I have written before about admixture graphs, which are phylogenetic networks that represent reticulations due to introgression:
To date, these graphs have not really been incorporated into the mainstream network literature. Part of the problem has been the rather disparate nature of the admixture literature itself. A paper has recently appeared as a preprint in Bioinformatics that provides a brief introduction to this situation:
  • Kalle Leppälä, Svend Vendelbo Nielsen, Thomas Mailund (2017) admixturegraph: an R package for admixture graph manipulation and fitting. Bioinformatics

There are currently several quite different programs for producing admixture graphs:
  • qpgraph (Castelo and Roberato 2006)
  • TreeMix (Pickrell and Pritchard 2012)
  • AdmixTools (Patterson et al. 2012)
  • MixMapper (Lipson et al. 2013)
  • admixturegraph (see above)
These programs summarize the genetic data in different ways based on genetic drift (eg. the covariance matrix versus so-called f statistics), and construct the graphs in different ways (eg. sequential heuristic building versus a user specified graph). There are also different ways to evaluate the graphs, including fitting the graph parameters using likelihood, and comparing them, including the bootstrap, jackknife, and MCMC.

None of this is ideal.

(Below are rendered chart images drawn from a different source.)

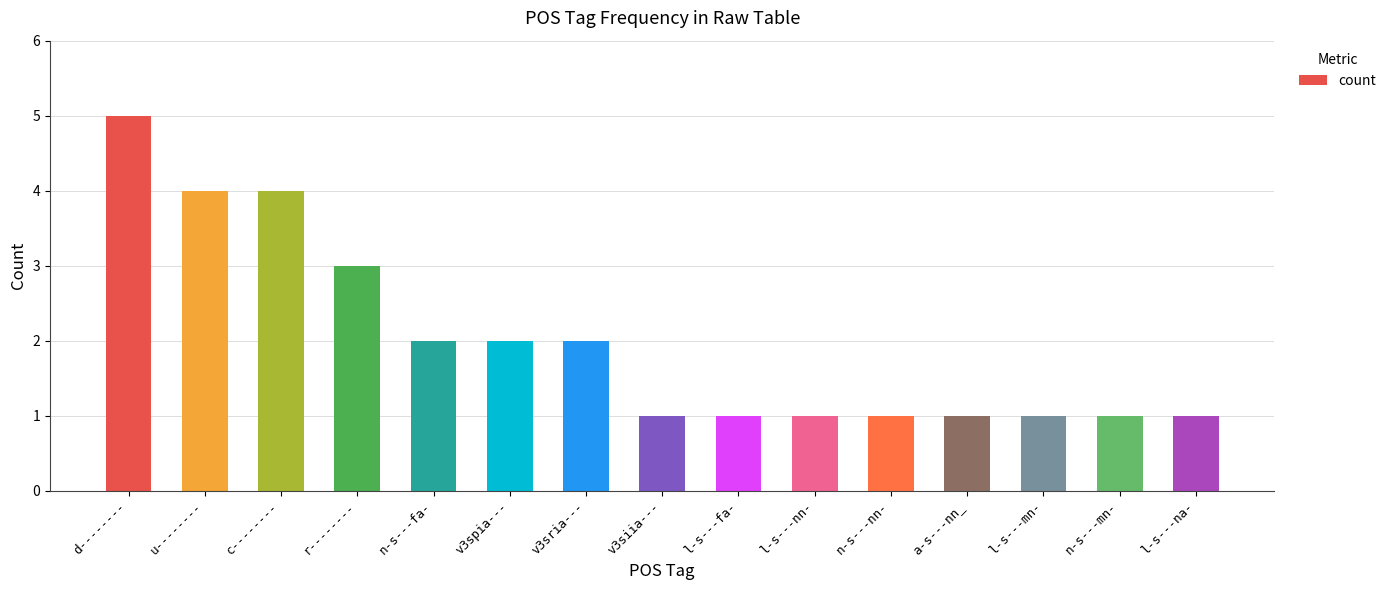

Approximately how many times larger is the value at r-------- compared to v3sria---?

1.5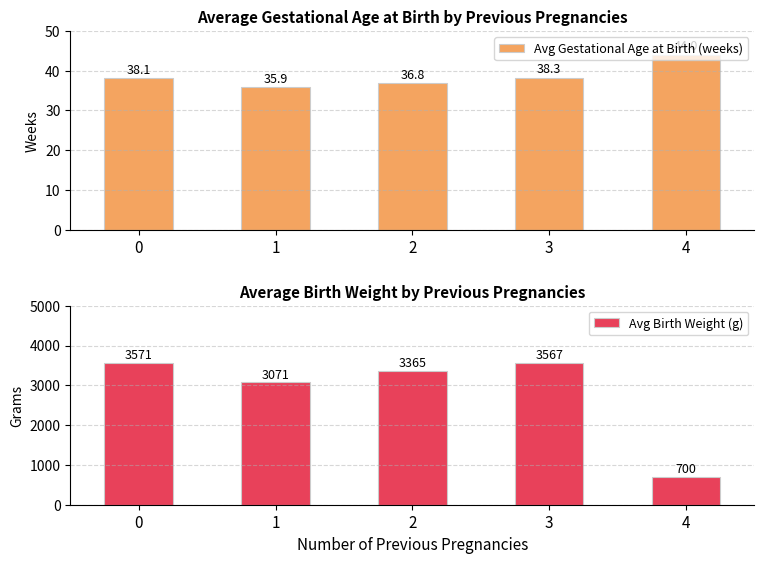

How many bars are there in total?

10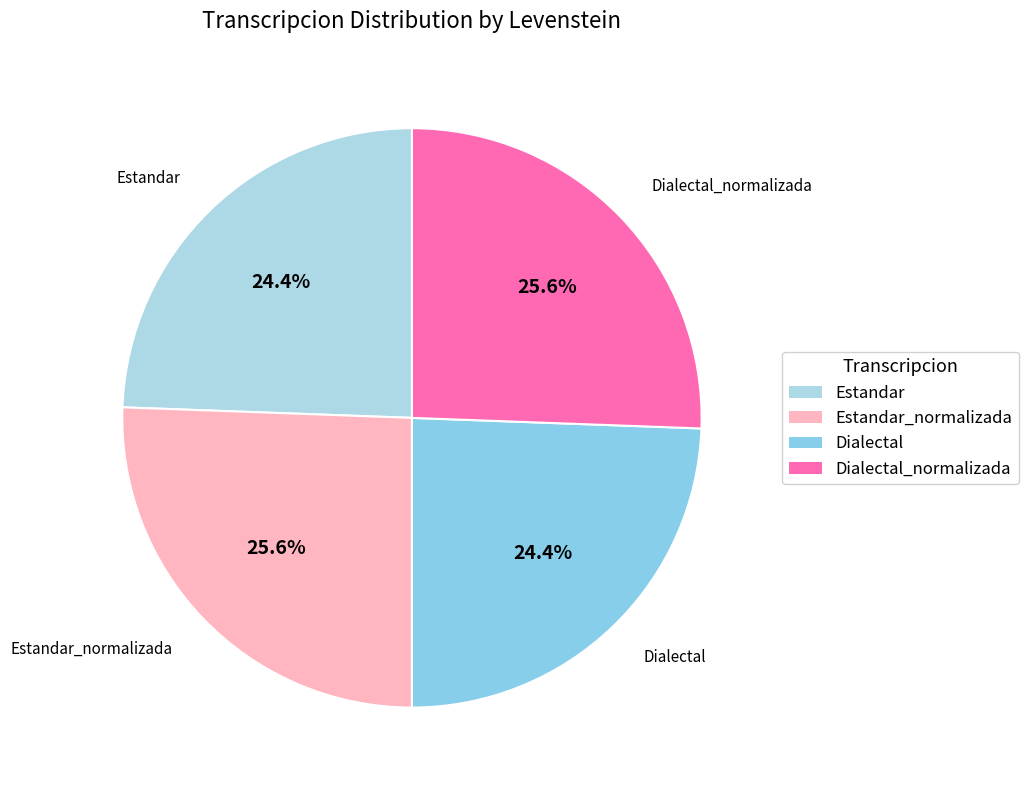

How many slices are in this pie chart?

4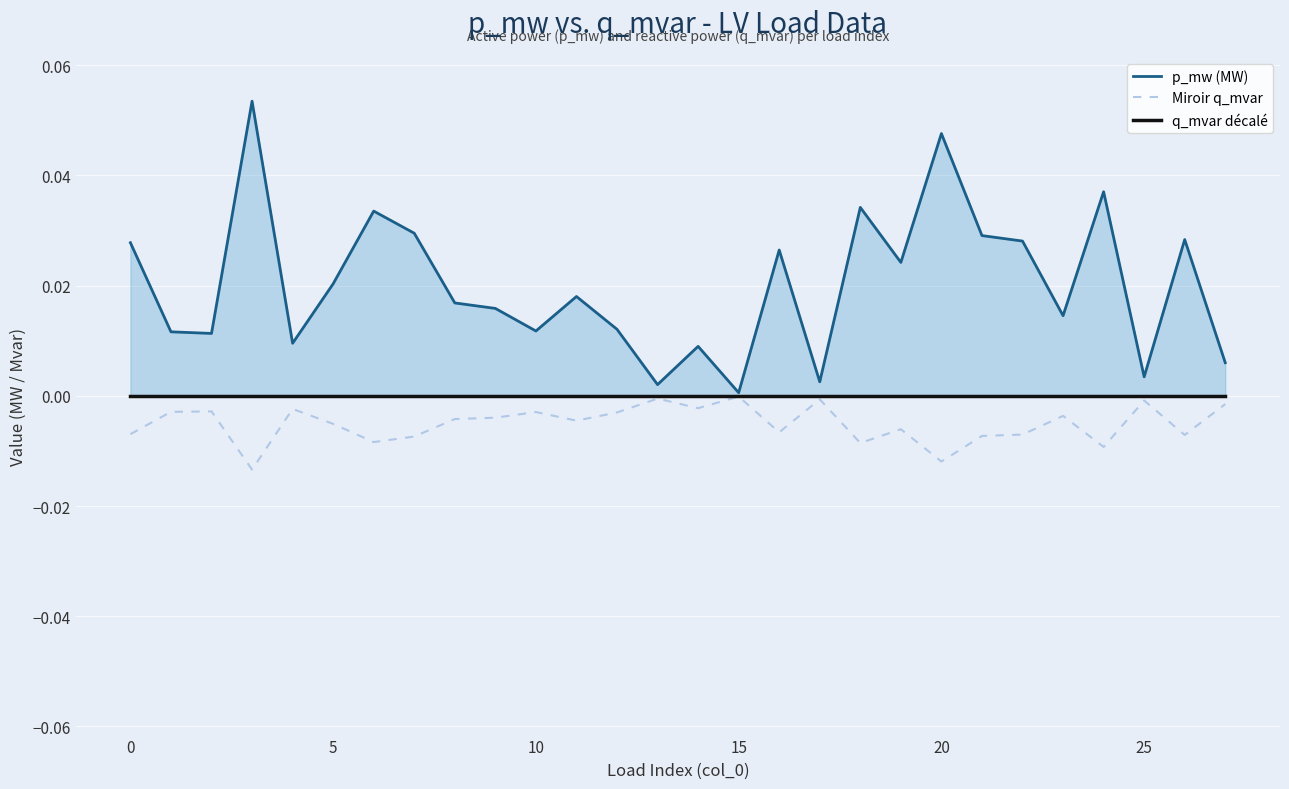

True or false: Miroir q_mvar has more than 0 points higher than both neighbors.

True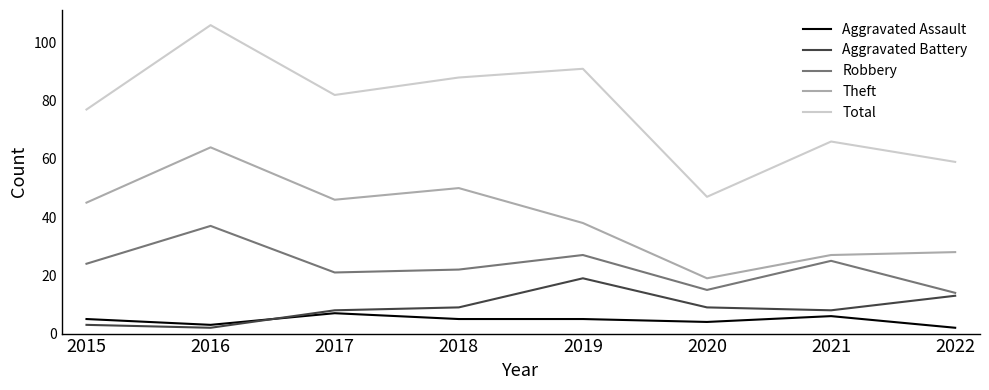

At which category is the sum across all series the highest?

2016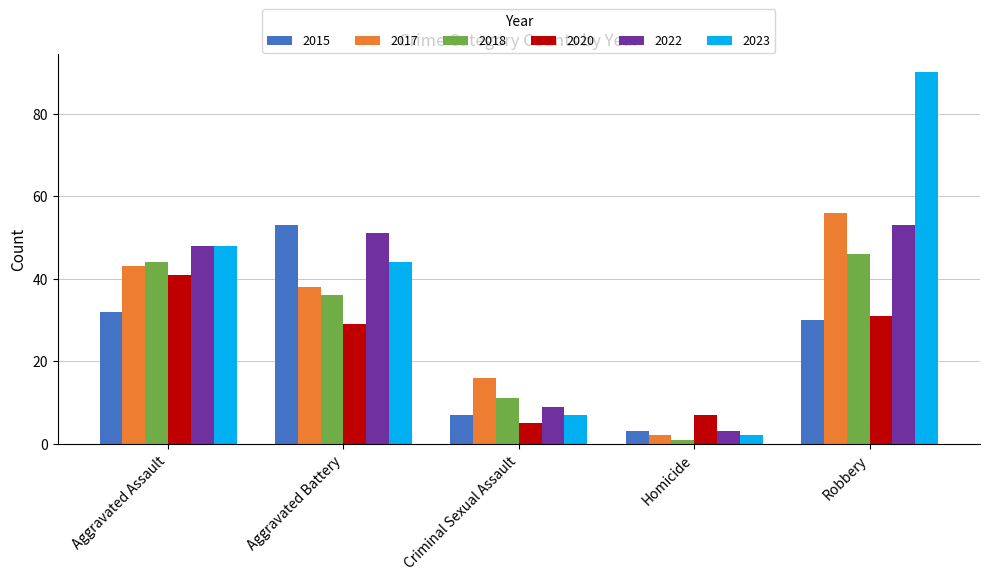

Which series has the widest spread of values?

2023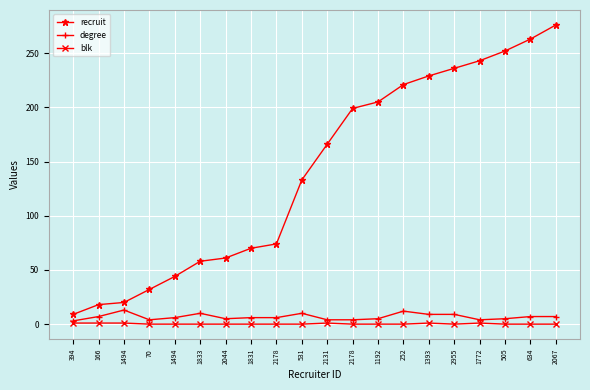

Reading left to right, transcribe all the data shown in this chart.

recruit: 394=9	166=18	1494=20	70=32	1494=44	1833=58	2044=61	1831=70	2178=74	531=133	2131=166	2178=199	1192=205	252=221	1393=229	2955=236	1772=243	505=252	634=263	2067=276
degree: 394=3	166=7	1494=13	70=4	1494=6	1833=10	2044=5	1831=6	2178=6	531=10	2131=4	2178=4	1192=5	252=12	1393=9	2955=9	1772=4	505=5	634=7	2067=7
blk: 394=1	166=1	1494=1	70=0	1494=0	1833=0	2044=0	1831=0	2178=0	531=0	2131=1	2178=0	1192=0	252=0	1393=1	2955=0	1772=1	505=0	634=0	2067=0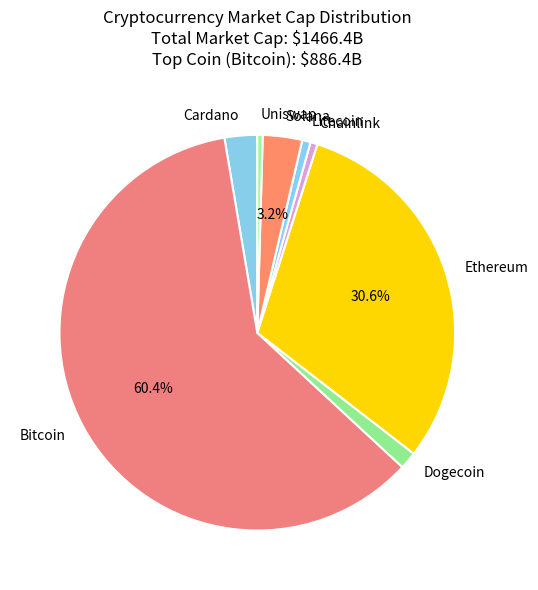

Which category has the biggest portion of the pie?

Bitcoin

Another problem has been that the graphs are often constructed by hand, and may be needed as input to the programs. However, the biggest limitation is that there are currently no algorithms for inferring the optimal graph topology. This is, of course, the basic problem that needs to be solved for all network construction. To quote the authors with regard to their own R package:
The set of all possible graphs, even when limited to one or two admixture events, grows super-exponentially in the number of leaves, and it is generally not computationally feasible to explore this set exhaustively. Still, we give graph libraries for searching through all possible topologies with not too many leaves and admixture events.
For larger graphs we provide functions for exploring all possible graphs that can be reached from a given graph by adding one extra admixture event or by adding one additional leaf. However, the best fitting admixture graphs are not necessarily extensions of best fitting smaller graphs, so we recommend that users not only expand the best smaller graph but a selected few best of them.
The world of graph-edge rearrangements (NNI, SPR) does not yet seem to have encountered the world of admixture graphs.